◆ Your tasks:
1. In the review of the 'Come And Get It' album, copy the passage that opens with the words containing "By the time" and closes with "a musical level.", swapping "keyboards" for "organ".
2. Answer these questions from the review of the 'Come And Get It' album:
(a) Which album kept 'Come And Get It' from the top spot in the UK charts?
(b) What number does "Child of Babylon" have in the track list?
(c) How does the review describe the guitars on records of that time?
3. Pick up the review of the 'Come And Get It' album after its last sentence and carry it on.

◆ Page extract:
....................
The 'Purps', following their long, protracted illness eventually succumbed to the inevitable and gave up on their will to live and gave birth to the band, or frontman to be more precise, that would in turn launch the much-lauded 'cock rock'; a phrase relating to the amount of sexual innuendo and suggestive come-hither leers expressed on songs and videos alike. Even on stage Coverdale, as well as incorporating all the heavy breathing found on his records, would place the mike stand against his groin and thrust his hips forward sugges......well, I'm sure you know what point I'm trying to make.
By the time the 'Come And Get It' album was released in 1981 Coverdale had been joined by two former band members from the fragmented Deep Purple (Jon Lord on keyboards and Ian Paice on drums) and were about to enjoy their most fruitful period to date. The album reached number 2 in the UK charts (being kept from the top spot by Adam and the Ants' 'Kings of the Wild Frontier') and bore two Top 40 hits. In America, where Mr. Coverdale now spends most of his time, the record did very little as a result of the bands failure to tour there for any prolonged period and their inability to connect with the country on a musical level.
1 - Come and Get it
2 - Hot Stuff
3 - Don't Break My Heart Again
4 - Lonely Days, Lonely Nights
5 - Wine, Women an' Song
6 - Child of Babylon
7 - Would I Lie to You
8 - Girl
9 - Hit and Run
10 - Till the Day I Die
The guitars, as was very much de rigour on records by the Snakes and many rock bands around at the time, were clean sounding and subdued in the mix. The bands could never capture that energy and excitement they exuded on stage onto vinyl. Nowadays, with production techniques having improved, the sound recorded in the studio can match the stage performances to a nearer comparison but during those dark old days of yore fans had to remember those live gigs to really appreciate the quality of the material they bought because the sound was considerably different. I'm sure dated Hi-fi equipment played its part to just as great a degree.
....................
◆ Data listing:
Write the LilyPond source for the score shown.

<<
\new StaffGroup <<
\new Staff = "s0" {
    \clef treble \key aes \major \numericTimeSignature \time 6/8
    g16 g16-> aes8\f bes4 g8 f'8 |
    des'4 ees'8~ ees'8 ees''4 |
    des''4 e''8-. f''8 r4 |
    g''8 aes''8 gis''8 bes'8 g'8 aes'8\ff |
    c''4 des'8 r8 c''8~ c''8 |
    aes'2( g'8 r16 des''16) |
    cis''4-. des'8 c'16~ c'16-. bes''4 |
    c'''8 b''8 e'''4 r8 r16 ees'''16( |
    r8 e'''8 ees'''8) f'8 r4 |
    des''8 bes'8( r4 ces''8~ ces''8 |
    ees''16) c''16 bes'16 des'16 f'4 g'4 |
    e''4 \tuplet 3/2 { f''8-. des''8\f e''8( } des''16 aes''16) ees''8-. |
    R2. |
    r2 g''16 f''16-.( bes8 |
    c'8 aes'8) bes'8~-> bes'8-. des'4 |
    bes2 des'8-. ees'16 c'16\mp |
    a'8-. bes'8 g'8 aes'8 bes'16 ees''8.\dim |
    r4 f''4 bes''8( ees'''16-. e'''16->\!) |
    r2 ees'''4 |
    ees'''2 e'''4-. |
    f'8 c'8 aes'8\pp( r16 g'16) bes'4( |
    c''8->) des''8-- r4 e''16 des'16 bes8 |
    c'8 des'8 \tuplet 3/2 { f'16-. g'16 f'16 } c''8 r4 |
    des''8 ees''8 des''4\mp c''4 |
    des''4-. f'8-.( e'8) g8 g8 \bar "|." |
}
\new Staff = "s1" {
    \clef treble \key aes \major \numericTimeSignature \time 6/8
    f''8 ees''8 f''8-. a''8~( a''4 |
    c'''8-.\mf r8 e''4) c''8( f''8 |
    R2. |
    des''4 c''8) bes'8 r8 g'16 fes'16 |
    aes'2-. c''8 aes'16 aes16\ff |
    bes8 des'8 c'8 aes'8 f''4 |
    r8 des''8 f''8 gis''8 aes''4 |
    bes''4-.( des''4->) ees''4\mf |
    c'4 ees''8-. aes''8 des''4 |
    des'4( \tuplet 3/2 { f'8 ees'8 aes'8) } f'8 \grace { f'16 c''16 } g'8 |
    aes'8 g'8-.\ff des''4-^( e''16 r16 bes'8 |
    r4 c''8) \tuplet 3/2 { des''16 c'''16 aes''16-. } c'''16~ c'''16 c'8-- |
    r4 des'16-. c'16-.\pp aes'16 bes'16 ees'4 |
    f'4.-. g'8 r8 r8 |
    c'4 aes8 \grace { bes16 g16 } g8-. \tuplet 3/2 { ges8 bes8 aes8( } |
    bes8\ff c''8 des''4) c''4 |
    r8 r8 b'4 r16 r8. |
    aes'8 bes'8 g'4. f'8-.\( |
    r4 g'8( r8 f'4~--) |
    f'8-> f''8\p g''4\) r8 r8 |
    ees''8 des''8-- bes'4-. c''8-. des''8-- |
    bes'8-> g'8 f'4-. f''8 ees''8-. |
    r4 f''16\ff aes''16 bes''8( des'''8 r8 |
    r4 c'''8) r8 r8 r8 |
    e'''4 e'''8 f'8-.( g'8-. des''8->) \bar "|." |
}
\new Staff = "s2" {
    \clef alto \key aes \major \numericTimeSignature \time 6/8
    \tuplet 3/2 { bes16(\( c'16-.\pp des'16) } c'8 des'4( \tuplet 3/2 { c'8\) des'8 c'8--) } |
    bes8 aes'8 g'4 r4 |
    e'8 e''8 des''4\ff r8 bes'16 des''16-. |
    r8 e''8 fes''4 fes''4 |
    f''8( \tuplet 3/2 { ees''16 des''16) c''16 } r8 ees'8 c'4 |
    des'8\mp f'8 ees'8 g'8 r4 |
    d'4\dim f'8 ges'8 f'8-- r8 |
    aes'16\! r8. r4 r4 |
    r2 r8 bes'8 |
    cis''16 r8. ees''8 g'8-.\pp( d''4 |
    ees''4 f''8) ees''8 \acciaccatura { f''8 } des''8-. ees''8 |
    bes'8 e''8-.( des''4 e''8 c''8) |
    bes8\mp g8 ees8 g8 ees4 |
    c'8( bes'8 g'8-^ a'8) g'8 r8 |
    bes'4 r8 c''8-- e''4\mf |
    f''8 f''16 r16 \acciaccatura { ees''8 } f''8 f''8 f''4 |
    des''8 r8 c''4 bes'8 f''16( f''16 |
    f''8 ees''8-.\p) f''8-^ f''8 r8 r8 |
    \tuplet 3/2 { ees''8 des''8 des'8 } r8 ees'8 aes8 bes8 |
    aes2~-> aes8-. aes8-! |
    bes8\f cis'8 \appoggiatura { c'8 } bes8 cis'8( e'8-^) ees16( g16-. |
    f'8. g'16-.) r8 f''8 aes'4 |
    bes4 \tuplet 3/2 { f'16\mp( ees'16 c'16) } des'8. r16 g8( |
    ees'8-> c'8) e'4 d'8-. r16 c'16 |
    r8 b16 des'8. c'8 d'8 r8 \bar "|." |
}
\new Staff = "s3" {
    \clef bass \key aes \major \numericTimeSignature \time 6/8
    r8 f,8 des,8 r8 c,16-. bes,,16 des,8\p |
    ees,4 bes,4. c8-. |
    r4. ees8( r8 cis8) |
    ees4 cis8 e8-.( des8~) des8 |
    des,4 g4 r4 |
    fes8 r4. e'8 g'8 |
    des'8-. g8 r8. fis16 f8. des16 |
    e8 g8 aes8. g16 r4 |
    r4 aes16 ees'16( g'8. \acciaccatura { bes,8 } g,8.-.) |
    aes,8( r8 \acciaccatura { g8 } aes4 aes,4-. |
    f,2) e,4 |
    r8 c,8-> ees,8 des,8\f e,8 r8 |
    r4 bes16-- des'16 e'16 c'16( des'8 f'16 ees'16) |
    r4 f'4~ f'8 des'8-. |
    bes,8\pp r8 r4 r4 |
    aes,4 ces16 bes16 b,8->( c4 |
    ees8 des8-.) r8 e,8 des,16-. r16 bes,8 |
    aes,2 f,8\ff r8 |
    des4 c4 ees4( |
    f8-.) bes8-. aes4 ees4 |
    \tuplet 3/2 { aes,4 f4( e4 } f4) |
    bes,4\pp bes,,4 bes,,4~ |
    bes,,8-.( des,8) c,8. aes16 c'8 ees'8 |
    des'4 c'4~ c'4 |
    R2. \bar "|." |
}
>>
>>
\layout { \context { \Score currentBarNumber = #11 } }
....................
◆ Responses to the exercise:
1.
By the time the 'Come And Get It' album was released in 1981 Coverdale had been joined by two former band members from the fragmented Deep Purple (Jon Lord on organ and Ian Paice on drums) and were about to enjoy their most fruitful period to date. The album reached number 2 in the UK charts (being kept from the top spot by Adam and the Ants' 'Kings of the Wild Frontier') and bore two Top 40 hits. In America, where Mr. Coverdale now spends most of his time, the record did very little as a result of the bands failure to tour there for any prolonged period and their inability to connect with the country on a musical level.

2.
(a) 'Kings of the Wild Frontier' by Adam and the Ants
(b) 6
(c) Clean sounding and subdued in the mix

3.
The track that instantly stands out from the set is 'Don't Break My Heart Again' which reached the top twenty and has a great driving rhythm that gets the old foot tapping away on the accelerator. There are the blues-standard tracks relating to booze and the female of the species such as 'Wine, Women an' Song', a typical pounding beat backed by Jon Lords keyboard playing with the familiar lyric style from Coverdale - "You better lock up your daughter, your sister too, if you get in my way I'm gonna rock 'n' roll over you!".
In fact all the tracks on the LP could be described in exactly the same way - good-time music with a barroom feel performed by some extremely talented musicians. If you can ignore some of the words and Coverdale's breathy voice you can't help but admire the band and its, albeit aged, sound.
'Would I lie to You' (Top 40 hit) is a track in the same vain and the following song 'Girl' is supposed to be about the singers daughter! "You treat me like a dog and make me shake my tail for you." Not sure these are words I would sing to my child but in all things this just comes down to ones interpretation.
Some of the lyrics on the record actually make you cringe and Coverdale has stated on record that he intended for them to be that way as a result of the press accusing him of this tactless trait. I wonder where they got that idea from David? Surely those lines from older tracks such as "Lie down I think I love you" could not have given them that absurd idea!
I saw Whitesnake in '82 and '83 and thought they were brilliant. Much better than when I went to see them in Newcastle following the release of their album '1987' which was just full of American posturing and showing off which, to me, just went to show that David Coverdale had now left his roots behind and had taken up residence in the big-hair hotel with fancy trousers and highlights on his bonnet.
Whitesnake back in those early 80's were very much a blues/rock band with plenty of slide guitar and smoky vocals and a far cry from the band who perform under the moniker today. There was none of that 'look at us aren't we great' poncing about on stage just six musicians playing honest rock 'n' roll backing Coverdale with his tongue (or something) firmly lodged in his cheek and a wry smile upon his lips.
Disc #1 Tracklisting
1 Come An' Get It (2007 Digital Remaster)
2 Hot Stuff (2007 Digital Remaster)
3 Don't Break My Heart Again (2007 Digital Remaster)
4 Lonely Days Lonely Nights (2007 Digital Remaster)
5 Wine, Women An' Song (2007 Digital Remaster)
6 Child Of Babylon (2007 Digital Remaster)
7 Would I Lie To You (2007 Digital Remaster)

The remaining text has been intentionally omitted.